自分が預言者の心を射止めるなどとは思ってはいない。でも、そうなるかもと期待することくらい許される。
「素敵だね。ムーサたちもきっとお喜びだ。あたたかな詩になるよ」
「ムーサが? 俺のことを唄うの?」
「たまに人間について唄ってくれることもあるよ。君の恋が叶ったら声をいただけるように、祈っておくよ。楽しみだね」
「声をいただく、かあ……どんな感じなんだろう」
自然と目が上を向いた。
詩人たちは必ず上に――天に向かって祈る。ムーサからの声を授かるために。
フィロンの目には、先ほどと変わらない空が広がっているだけだ。
北西にはアテナイの象徴であるアクロポリスと、そこに建つパルテノン神殿、そしてアテナ女神の巨象が聳えている。見慣れた景色。
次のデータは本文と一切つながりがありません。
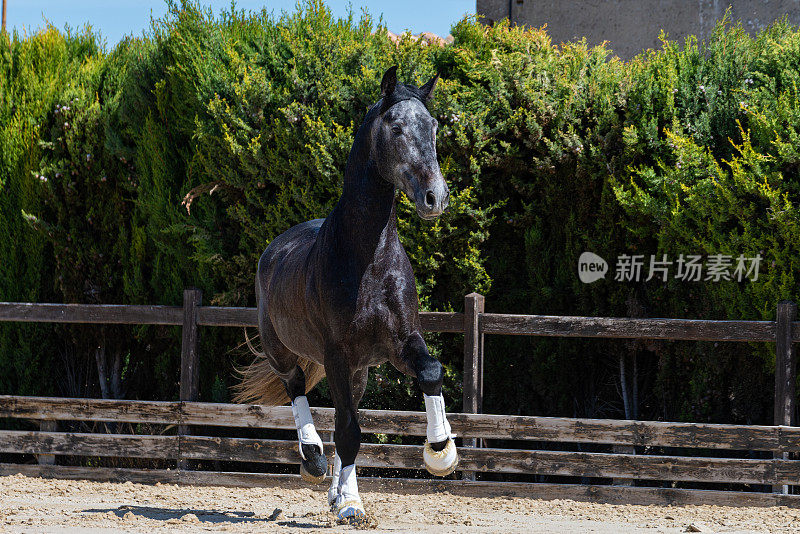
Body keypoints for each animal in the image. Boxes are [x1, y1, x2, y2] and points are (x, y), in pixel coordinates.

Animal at [233, 66, 456, 524]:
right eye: (397, 127)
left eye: (434, 127)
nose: (435, 198)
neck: (368, 259)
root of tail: (273, 249)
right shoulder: (336, 353)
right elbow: (349, 429)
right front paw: (352, 504)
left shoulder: (400, 344)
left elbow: (430, 371)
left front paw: (440, 452)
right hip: (282, 352)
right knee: (297, 389)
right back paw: (313, 462)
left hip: (359, 371)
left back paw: (333, 489)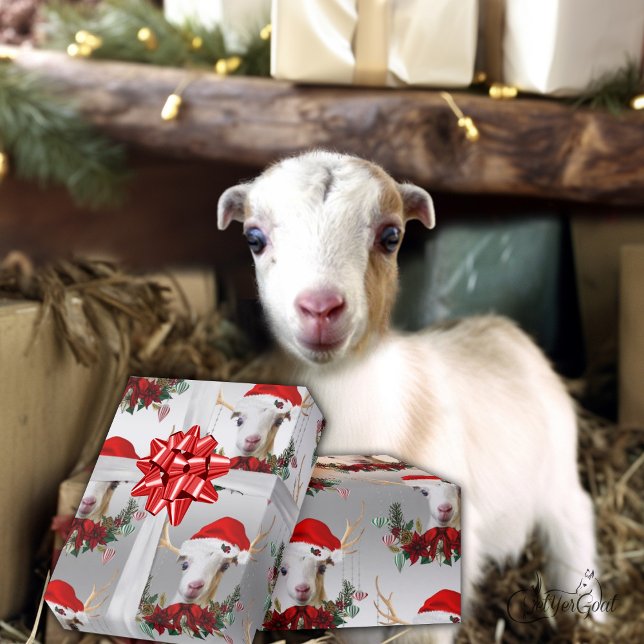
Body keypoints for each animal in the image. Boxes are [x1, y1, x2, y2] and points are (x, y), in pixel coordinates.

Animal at [217, 150, 602, 642]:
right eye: (254, 238)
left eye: (391, 236)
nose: (320, 308)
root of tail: (500, 326)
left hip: (556, 470)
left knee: (574, 520)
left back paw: (590, 616)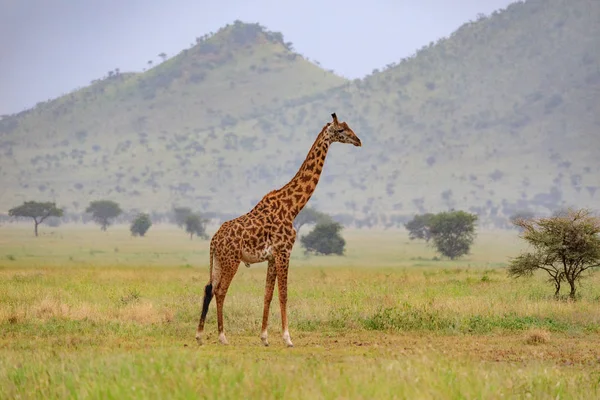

テオグニスはこの中にムーサの声を聞くのだ。毎日当たり前に降り注ぐ陽光の中に、オリュンポスからの使いを見るのだ。
「声が聞こえないって、どんな感じなんだろう」
フィロンと対照的な問いをテオグニスが漏らした。
そうか、聞こえる人には分からないのだ。聞こえないとはどういうことなのか。
不思議な心地だ。並んで同じ景色を見ているのに、二人は実は違うものを見ていた。